Make an exact copy of the listing underneath, skipping each picture.

● Task data:
------------------------------------------------------------
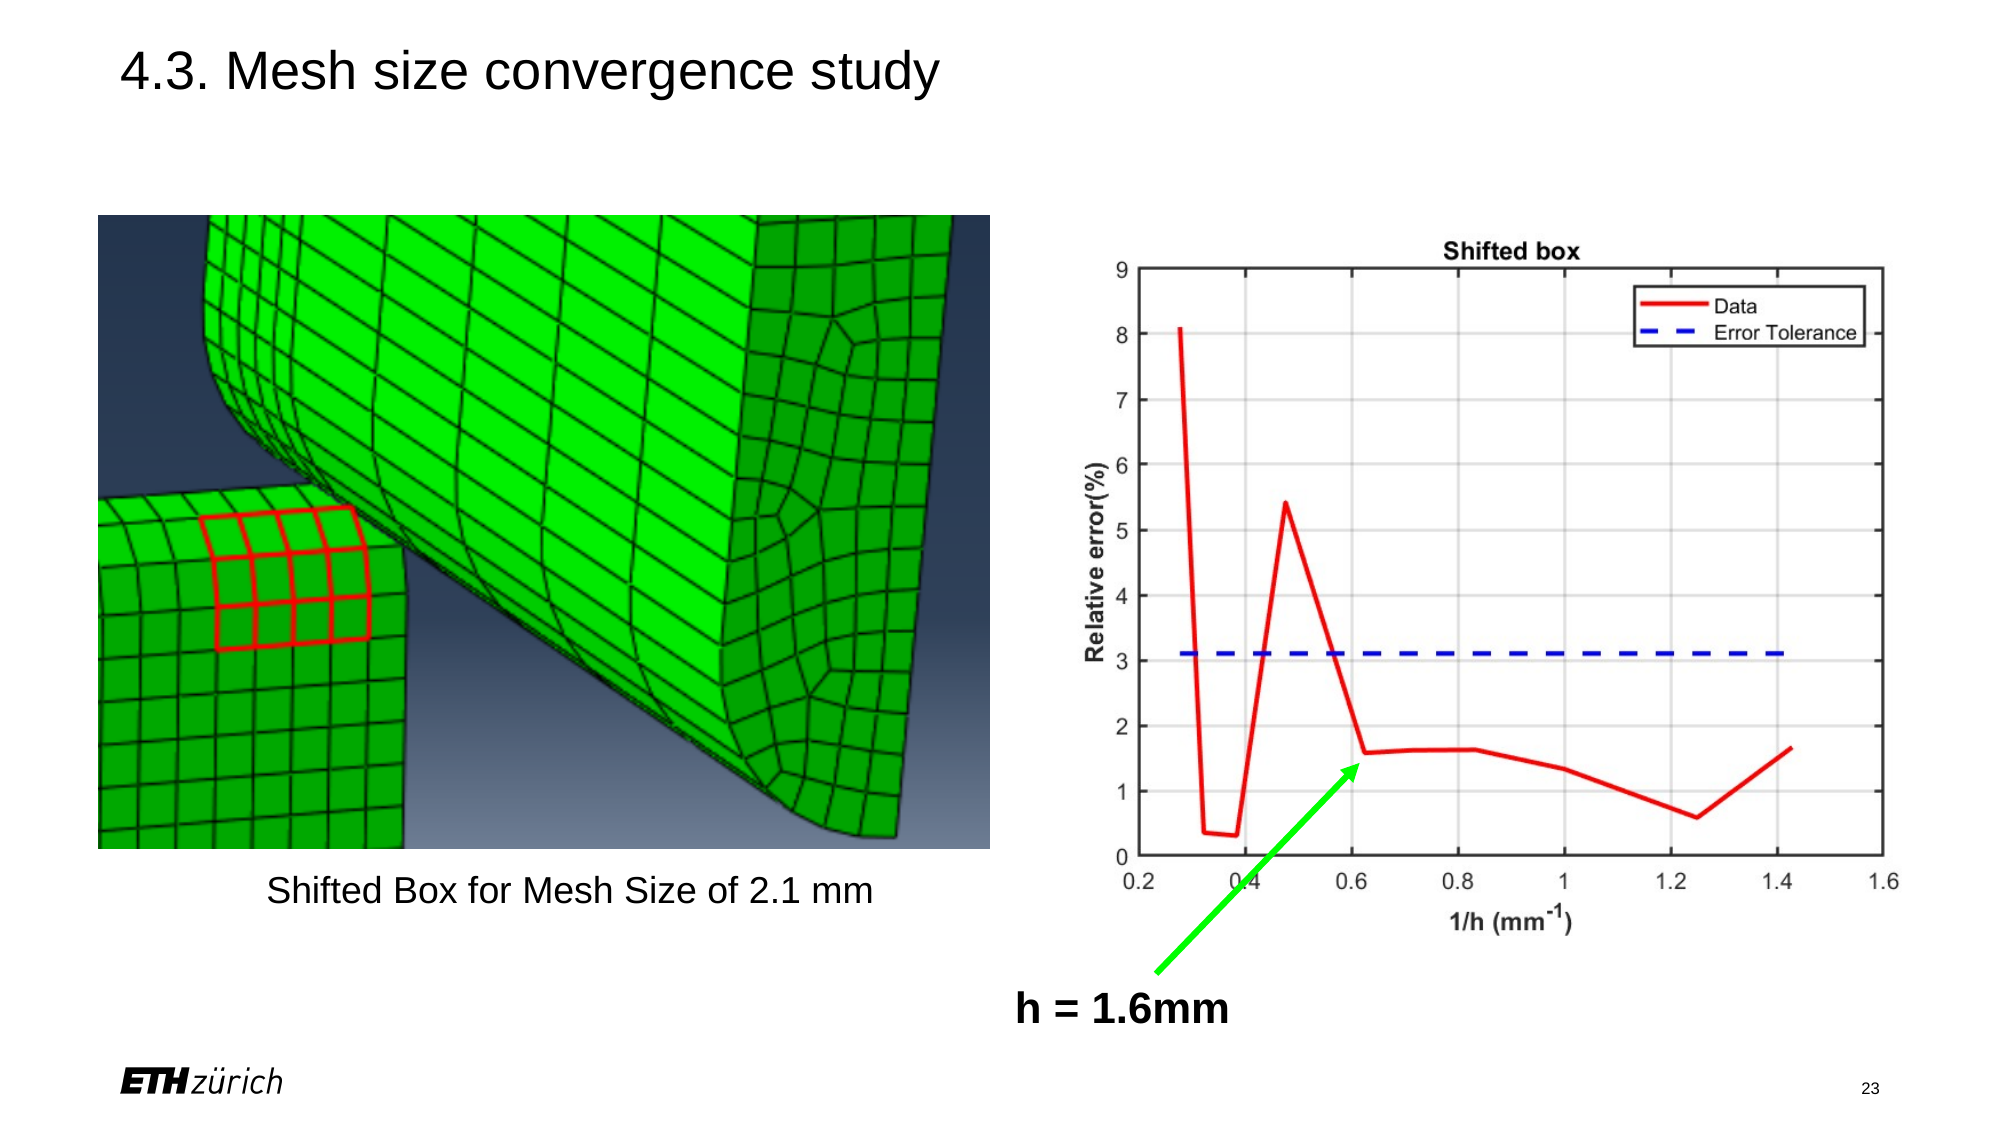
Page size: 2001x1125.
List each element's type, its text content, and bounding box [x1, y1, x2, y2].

picture [120, 1067, 282, 1094]
slide_number 23 [1827, 1069, 1880, 1106]
title 4.3. Mesh size convergence study [120, 42, 1880, 191]
picture [1014, 215, 1976, 936]
picture [98, 215, 990, 849]
text_box h = 1.6mm [999, 964, 1936, 1048]
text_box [1155, 762, 1360, 974]
text_box Shifted Box for Mesh Size of 2.1 mm [151, 857, 990, 927]
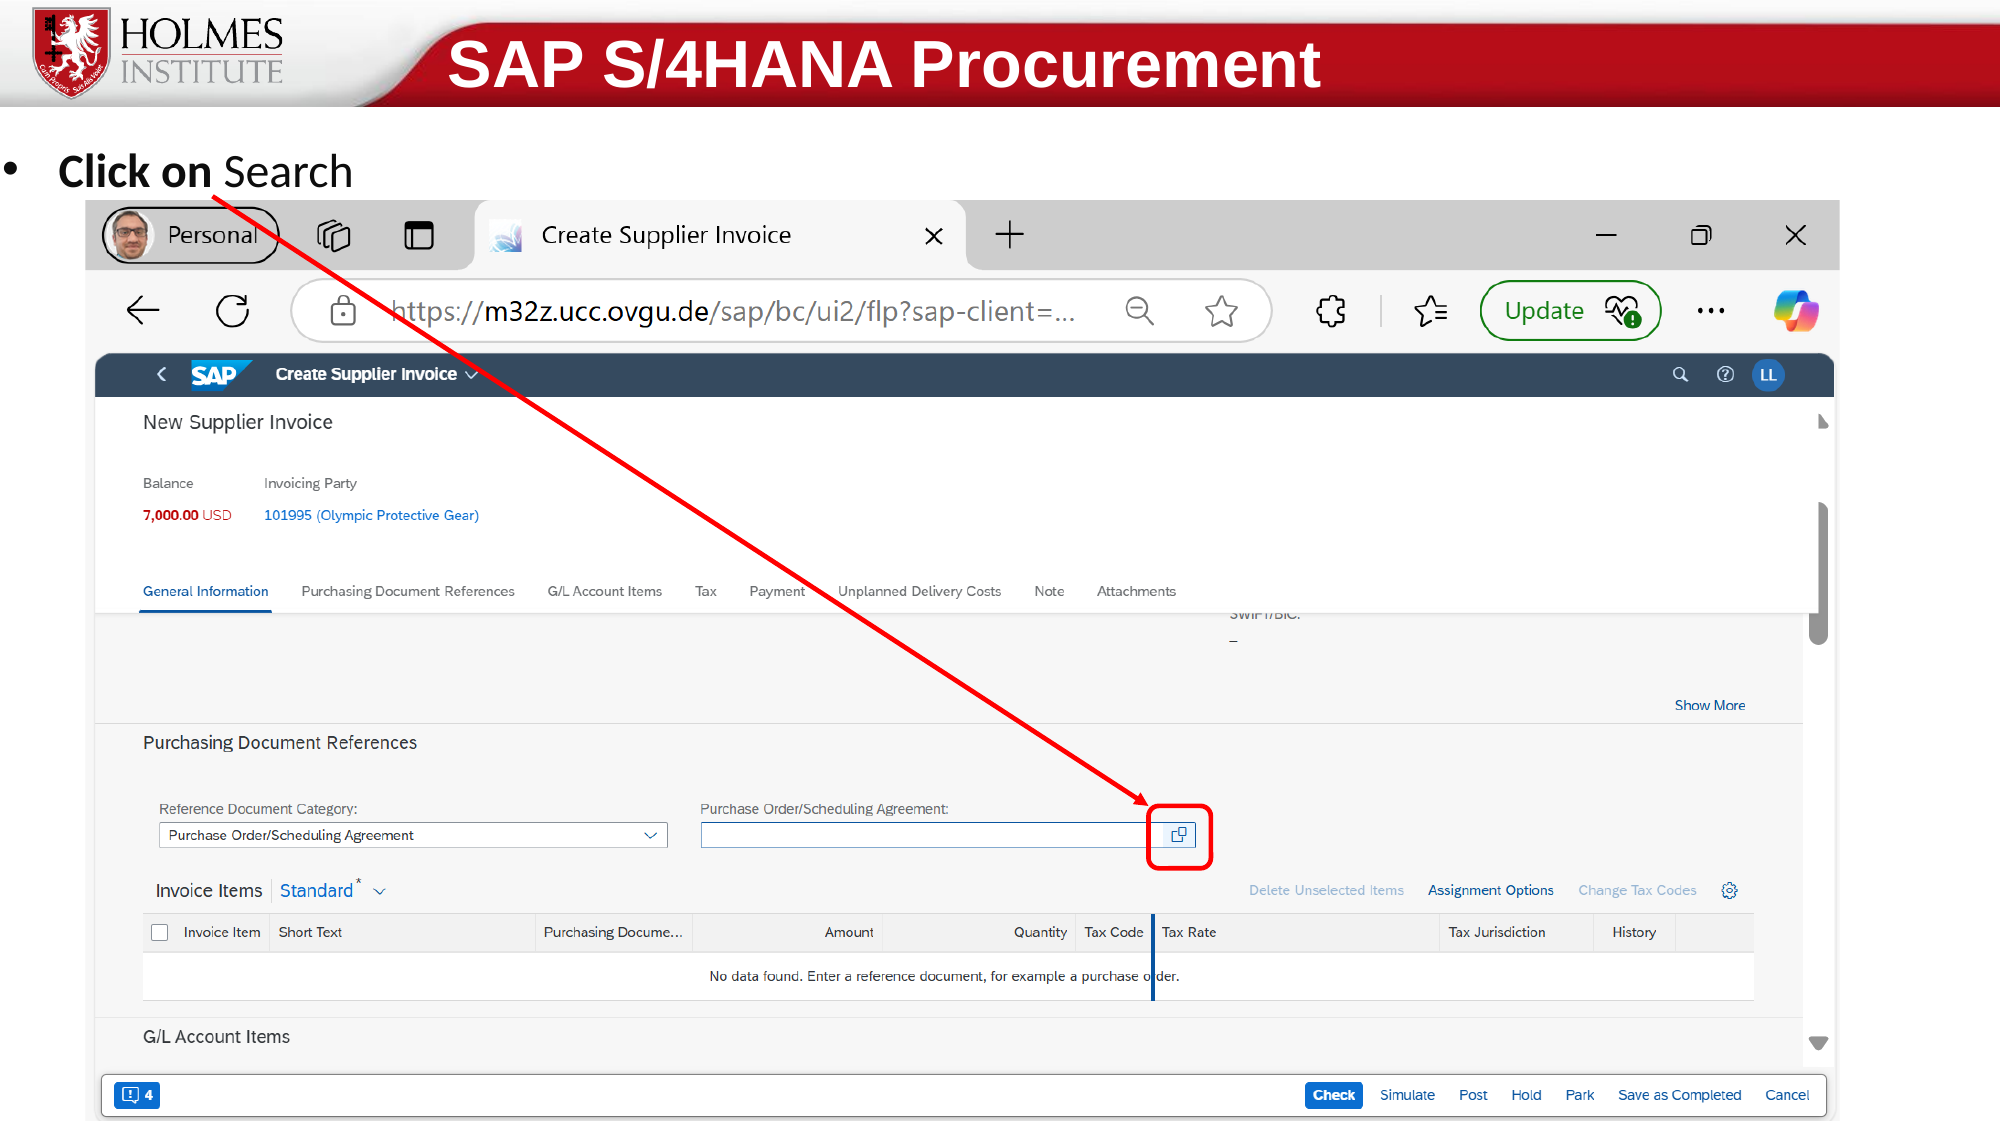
------------------------------------------------------------
● Answer to this task:
Page size: 2001x1125.
List each element's type, its text content, and bounding box [x1, y1, x2, y2].

picture [120, 1067, 282, 1094]
slide_number 23 [1827, 1069, 1880, 1106]
title 4.3. Mesh size convergence study [120, 42, 1880, 191]
picture [1014, 215, 1976, 936]
picture [98, 215, 990, 849]
text_box h = 1.6mm [999, 964, 1936, 1048]
text_box [1155, 762, 1360, 974]
text_box Shifted Box for Mesh Size of 2.1 mm [151, 857, 990, 927]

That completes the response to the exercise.